## [WRITTEN REQUEST]
Reproduce every one of the records below verbatim, keeping each line intact and in its original order.

## [EXERCISE MATERIALS]
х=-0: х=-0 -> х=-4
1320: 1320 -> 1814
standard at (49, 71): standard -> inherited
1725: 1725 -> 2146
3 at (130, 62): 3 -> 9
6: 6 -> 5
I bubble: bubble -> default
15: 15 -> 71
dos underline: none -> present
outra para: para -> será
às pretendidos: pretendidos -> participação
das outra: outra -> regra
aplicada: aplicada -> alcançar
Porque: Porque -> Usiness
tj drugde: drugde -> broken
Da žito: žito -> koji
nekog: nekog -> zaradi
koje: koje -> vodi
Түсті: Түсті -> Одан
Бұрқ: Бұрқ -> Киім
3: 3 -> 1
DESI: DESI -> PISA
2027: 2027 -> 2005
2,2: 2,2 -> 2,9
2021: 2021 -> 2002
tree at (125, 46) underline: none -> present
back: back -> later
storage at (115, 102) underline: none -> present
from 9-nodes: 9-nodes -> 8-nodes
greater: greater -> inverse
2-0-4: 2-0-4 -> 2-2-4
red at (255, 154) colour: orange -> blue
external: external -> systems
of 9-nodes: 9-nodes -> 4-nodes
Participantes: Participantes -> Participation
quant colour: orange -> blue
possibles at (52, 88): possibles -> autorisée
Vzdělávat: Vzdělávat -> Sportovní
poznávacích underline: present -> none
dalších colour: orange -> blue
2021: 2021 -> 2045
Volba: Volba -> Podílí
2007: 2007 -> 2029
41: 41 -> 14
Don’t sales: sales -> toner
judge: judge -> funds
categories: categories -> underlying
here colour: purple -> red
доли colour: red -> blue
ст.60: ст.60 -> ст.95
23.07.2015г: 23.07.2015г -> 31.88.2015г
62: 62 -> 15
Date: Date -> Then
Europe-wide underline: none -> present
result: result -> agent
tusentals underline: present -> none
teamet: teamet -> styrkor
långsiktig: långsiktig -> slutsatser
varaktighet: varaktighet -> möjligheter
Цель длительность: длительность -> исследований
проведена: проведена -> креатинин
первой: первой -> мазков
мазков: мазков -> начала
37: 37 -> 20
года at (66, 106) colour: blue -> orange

## [WRITTEN SOLUTION]
х=-0: х=-0 -> х=-4
1320: 1320 -> 1814
standard at (49, 71): standard -> inherited
1725: 1725 -> 2146
3 at (130, 62): 3 -> 9
6: 6 -> 5
I bubble: bubble -> default
15: 15 -> 71
dos underline: none -> present
outra para: para -> será
às pretendidos: pretendidos -> participação
das outra: outra -> regra
aplicada: aplicada -> alcançar
Porque: Porque -> Usiness
tj drugde: drugde -> broken
Da žito: žito -> koji
nekog: nekog -> zaradi
koje: koje -> vodi
Түсті: Түсті -> Одан
Бұрқ: Бұрқ -> Киім
3: 3 -> 1
DESI: DESI -> PISA
2027: 2027 -> 2005
2,2: 2,2 -> 2,9
2021: 2021 -> 2002
tree at (125, 46) underline: none -> present
back: back -> later
storage at (115, 102) underline: none -> present
from 9-nodes: 9-nodes -> 8-nodes
greater: greater -> inverse
2-0-4: 2-0-4 -> 2-2-4
red at (255, 154) colour: orange -> blue
external: external -> systems
of 9-nodes: 9-nodes -> 4-nodes
Participantes: Participantes -> Participation
quant colour: orange -> blue
possibles at (52, 88): possibles -> autorisée
Vzdělávat: Vzdělávat -> Sportovní
poznávacích underline: present -> none
dalších colour: orange -> blue
2021: 2021 -> 2045
Volba: Volba -> Podílí
2007: 2007 -> 2029
41: 41 -> 14
Don’t sales: sales -> toner
judge: judge -> funds
categories: categories -> underlying
here colour: purple -> red
доли colour: red -> blue
ст.60: ст.60 -> ст.95
23.07.2015г: 23.07.2015г -> 31.88.2015г
62: 62 -> 15
Date: Date -> Then
Europe-wide underline: none -> present
result: result -> agent
tusentals underline: present -> none
teamet: teamet -> styrkor
långsiktig: långsiktig -> slutsatser
varaktighet: varaktighet -> möjligheter
Цель длительность: длительность -> исследований
проведена: проведена -> креатинин
первой: первой -> мазков
мазков: мазков -> начала
37: 37 -> 20
года at (66, 106) colour: blue -> orange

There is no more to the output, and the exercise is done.